Friday, 7 December 2012

No Man Could Conquer...

‘The Viking Queen’ is more ‘Carry On Cleo’ than anything else (it also occasionally resembles Michael Bentine’s ‘Potty Time’) but then, if you want historical accuracy, going to Hammer is like asking Bill Wyman to look after your  teenage daughter. I’ve never managed to spot the extra apparently wearing a watch (the scourge of every historical pot boiler) but I did notice this about the film:
1.    The queen is played by Finnish actress Carita who is so inexpressive that the film could easily have been retitled ‘The Wooden Ruler’. She appears to have never worked again.
2.     I briefly fell asleep during the chariot race which, to be frank, is the opposite reaction one would expect from a chariot race.
3.   The poster says 'MILLIONS followed her into battle'. The population of the whole of Britain at the time was only just over a million, so that doesn't work.  
4.     There aren’t ANY Vikings in the film, they won’t be around for at least another 700 years. 
5.     Actually, the whole thing is ridiculous.

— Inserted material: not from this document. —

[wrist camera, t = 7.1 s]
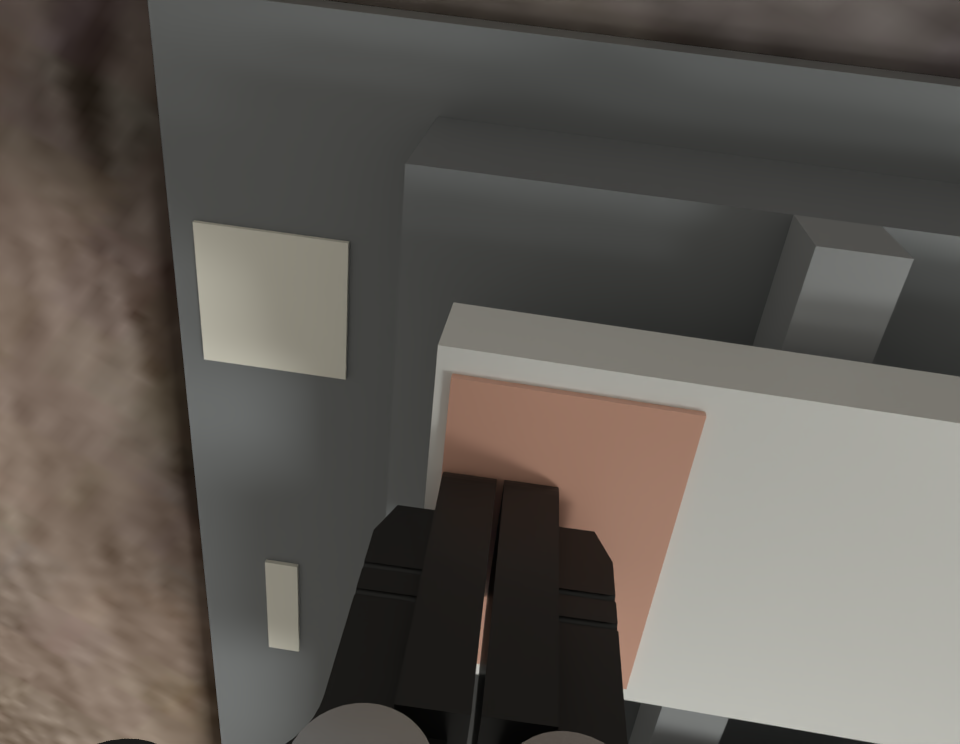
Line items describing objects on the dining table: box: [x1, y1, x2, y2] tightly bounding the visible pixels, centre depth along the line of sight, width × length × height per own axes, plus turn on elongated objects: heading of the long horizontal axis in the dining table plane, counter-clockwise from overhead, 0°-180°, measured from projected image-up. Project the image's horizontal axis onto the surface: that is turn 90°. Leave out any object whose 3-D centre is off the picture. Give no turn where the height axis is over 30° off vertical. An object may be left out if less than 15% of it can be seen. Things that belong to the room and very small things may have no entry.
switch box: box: [148, 0, 960, 744], centre depth 19 cm, size 18×28×5 cm, turn 174°
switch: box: [424, 302, 960, 744], centre depth 11 cm, size 10×6×1 cm, turn 84°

It’s unfair to continue.
An ‘interesting’ change of direction for Hammer (who made a Robin Hood film at about the same time) ‘The Viking Queen’ is fairly negligible but, although it should not be used to settle academic arguments about Ancient Britain, it is not entirely without merit, not least because it’s a bloody good laugh.
Patrick Troughton’s in it, which is nice;  dear old, drunk old Wilfred Lawson jogs up as a super-annuated and short-lived King and Andrew Keir plays a shouty Centurion, which perhaps explains the pairing of ‘The Viking Queen’ with his other Hammer film of 1967, the infinitely superior ‘Quatermass and The Pit,’ as an unlikely double bill in some territories.  

Occasionally quite smutty, and with some nice pagan ritual and sacrifice sequences, it's very loosely based on the story of Boudicca, in much the same way that crappy postcard from yesterday was, but to far more entertaining effect.   

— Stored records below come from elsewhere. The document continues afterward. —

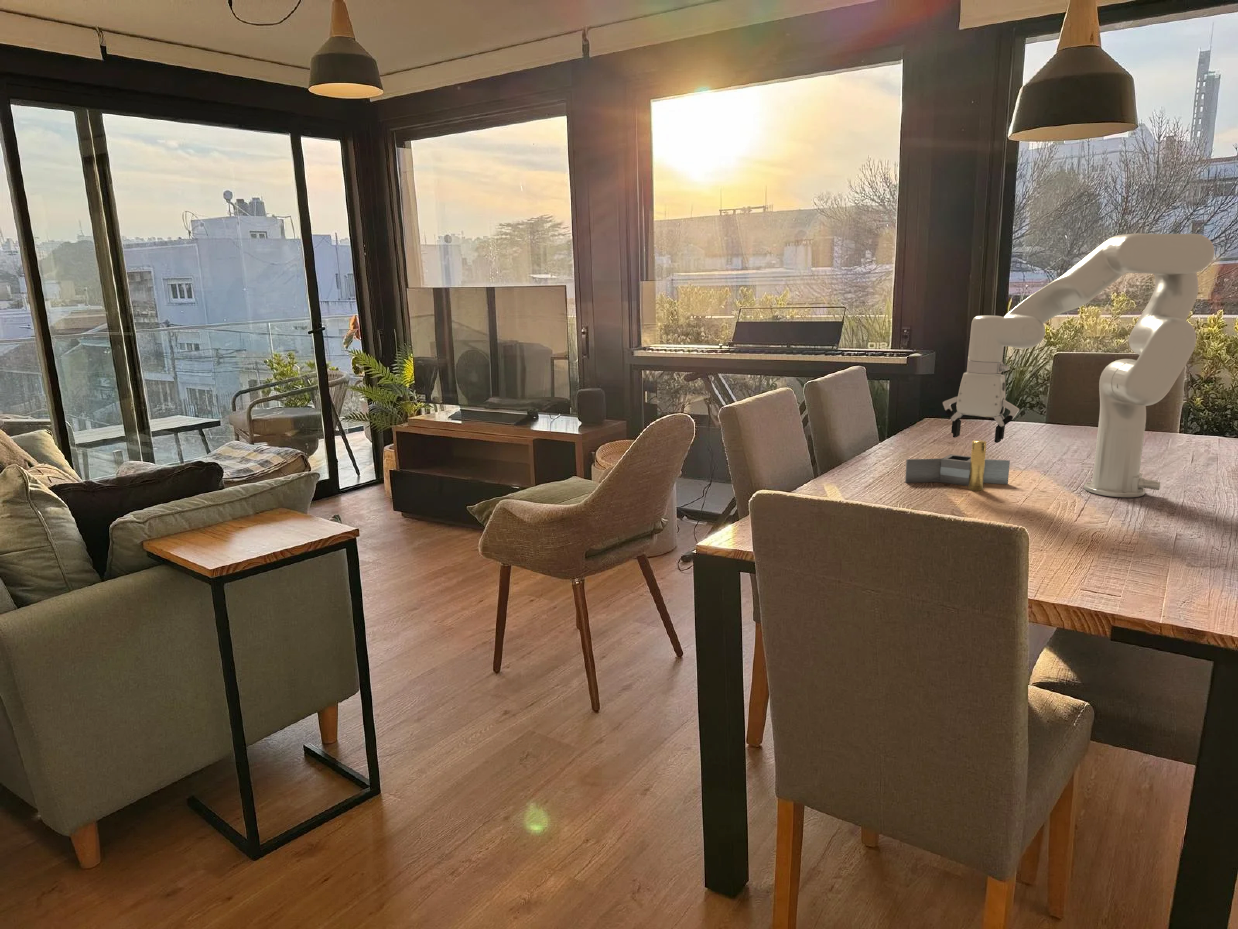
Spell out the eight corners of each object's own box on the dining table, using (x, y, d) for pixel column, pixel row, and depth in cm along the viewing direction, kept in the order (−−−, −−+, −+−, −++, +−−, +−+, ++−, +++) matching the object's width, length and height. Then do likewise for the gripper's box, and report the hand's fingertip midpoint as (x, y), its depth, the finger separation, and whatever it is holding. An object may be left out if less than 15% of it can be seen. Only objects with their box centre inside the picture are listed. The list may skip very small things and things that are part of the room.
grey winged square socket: (1008, 483, 210) (1010, 460, 209) (993, 494, 200) (995, 470, 199) (922, 472, 223) (923, 450, 222) (904, 482, 213) (905, 459, 212)
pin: (984, 489, 206) (988, 440, 203) (980, 491, 203) (984, 443, 200) (970, 487, 207) (974, 439, 205) (966, 489, 205) (970, 441, 202)
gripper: (1027, 369, 196) (1018, 441, 200) (951, 364, 207) (945, 432, 211) (1018, 372, 191) (1010, 446, 194) (941, 366, 201) (935, 437, 205)
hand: (976, 439), depth 203 cm, fingers open, 9 cm apart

  1. Terrific stuff. You've now persuaded me to extract it from my Hammer Collection box set and finally watch it, maybe on a double bill with The Vengeance of She. It can't be as bad as Fear in the Night, can it??

  2. Expect nothing, and you will not be disappointed!

  3. Best bits: Niall 'Night of the Demon' MacGinnis, ritual sacrifices and the battle where scythed chariots reap Roman woadkill. But Viking Druids worshipping Zeus??? Ye Gods!